▸ Задание 1
Повторите без изменений все строки записей, которые идут ниже после текста.

Осенью 1791 года Робеспьер, ездивший на «малую родину» в Аррас привез оттуда сестру Шарлотту и снял для нее квартиру. Осенью 1792 года в Париж переехал младший брат Огюстен и тоже был избран депутатом Конвента.
Искренне преданный брату и его идеям Огюстен в то же время личность вполне самостоятельная, заслуживающая уважения вне зависимости от влияния знаменитого брата. Отличался он от Максима большей мягкостью, открытостью и жизнерадостностью характера и некоторой чувственностью, его образ жизни был гораздо менее аскетическим.
Сестра же скорее являла собой «семейную проблему» братьев Робеспьеров, склочная, скандальная, претенциозная и одинокая женщина.
Летом 1792 года она учинила бурный скандал в гостеприимном доме Дюплэ, пытаясь, по ее словам, «вырвать брата из хищных, корыстных рук всех этих женщин», под коими имелись в виду пожилая мадам Дюплэ, годившаяся ему в матери и три ее дочери.
Под бесцеремонным давлением сестры Робеспьер был вынужден покинуть дом Дюплэ, где к нему относились как к сыну и брату и переехать в квартиру Шарлотты, но сестра (чопорная «старая дева») не умела создать той атмосферы заботы и комфорта, к которым он успел привыкнуть в доме Дюплэ и не смогла удержать брата от скорого переезда обратно.

▸ Задание 2
Когда, согласно тексту о семье Робеспьера, младший брат Огюстен переехал в Париж?

▸ Рабочие данные
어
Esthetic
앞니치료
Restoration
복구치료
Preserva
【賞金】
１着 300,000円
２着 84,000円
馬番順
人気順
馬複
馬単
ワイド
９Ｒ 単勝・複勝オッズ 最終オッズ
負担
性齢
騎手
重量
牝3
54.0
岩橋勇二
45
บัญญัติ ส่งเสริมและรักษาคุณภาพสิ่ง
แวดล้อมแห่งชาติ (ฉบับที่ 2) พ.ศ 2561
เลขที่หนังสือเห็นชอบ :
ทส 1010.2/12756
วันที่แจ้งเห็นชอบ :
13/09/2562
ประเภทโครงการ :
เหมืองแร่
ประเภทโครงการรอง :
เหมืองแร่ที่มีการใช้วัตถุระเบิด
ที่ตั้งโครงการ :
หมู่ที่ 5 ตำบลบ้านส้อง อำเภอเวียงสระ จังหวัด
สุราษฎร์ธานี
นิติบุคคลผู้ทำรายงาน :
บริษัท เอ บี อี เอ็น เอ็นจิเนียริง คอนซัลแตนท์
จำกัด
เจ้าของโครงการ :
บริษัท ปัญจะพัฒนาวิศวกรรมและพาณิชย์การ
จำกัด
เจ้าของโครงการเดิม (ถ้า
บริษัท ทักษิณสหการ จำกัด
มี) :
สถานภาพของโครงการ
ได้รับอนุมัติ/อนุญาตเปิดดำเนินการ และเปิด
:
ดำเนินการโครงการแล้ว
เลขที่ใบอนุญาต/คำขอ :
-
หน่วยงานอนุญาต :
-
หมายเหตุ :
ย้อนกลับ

▸ Ответ 1
어
Esthetic
앞니치료
Restoration
복구치료
Preserva
【賞金】
１着 300,000円
２着 84,000円
馬番順
人気順
馬複
馬単
ワイド
９Ｒ 単勝・複勝オッズ 最終オッズ
負担
性齢
騎手
重量
牝3
54.0
岩橋勇二
45
บัญญัติ ส่งเสริมและรักษาคุณภาพสิ่ง
แวดล้อมแห่งชาติ (ฉบับที่ 2) พ.ศ 2561
เลขที่หนังสือเห็นชอบ :
ทส 1010.2/12756
วันที่แจ้งเห็นชอบ :
13/09/2562
ประเภทโครงการ :
เหมืองแร่
ประเภทโครงการรอง :
เหมืองแร่ที่มีการใช้วัตถุระเบิด
ที่ตั้งโครงการ :
หมู่ที่ 5 ตำบลบ้านส้อง อำเภอเวียงสระ จังหวัด
สุราษฎร์ธานี
นิติบุคคลผู้ทำรายงาน :
บริษัท เอ บี อี เอ็น เอ็นจิเนียริง คอนซัลแตนท์
จำกัด
เจ้าของโครงการ :
บริษัท ปัญจะพัฒนาวิศวกรรมและพาณิชย์การ
จำกัด
เจ้าของโครงการเดิม (ถ้า
บริษัท ทักษิณสหการ จำกัด
มี) :
สถานภาพของโครงการ
ได้รับอนุมัติ/อนุญาตเปิดดำเนินการ และเปิด
:
ดำเนินการโครงการแล้ว
เลขที่ใบอนุญาต/คำขอ :
-
หน่วยงานอนุญาต :
-
หมายเหตุ :
ย้อนกลับ

▸ Ответ 2
Осенью 1792 года.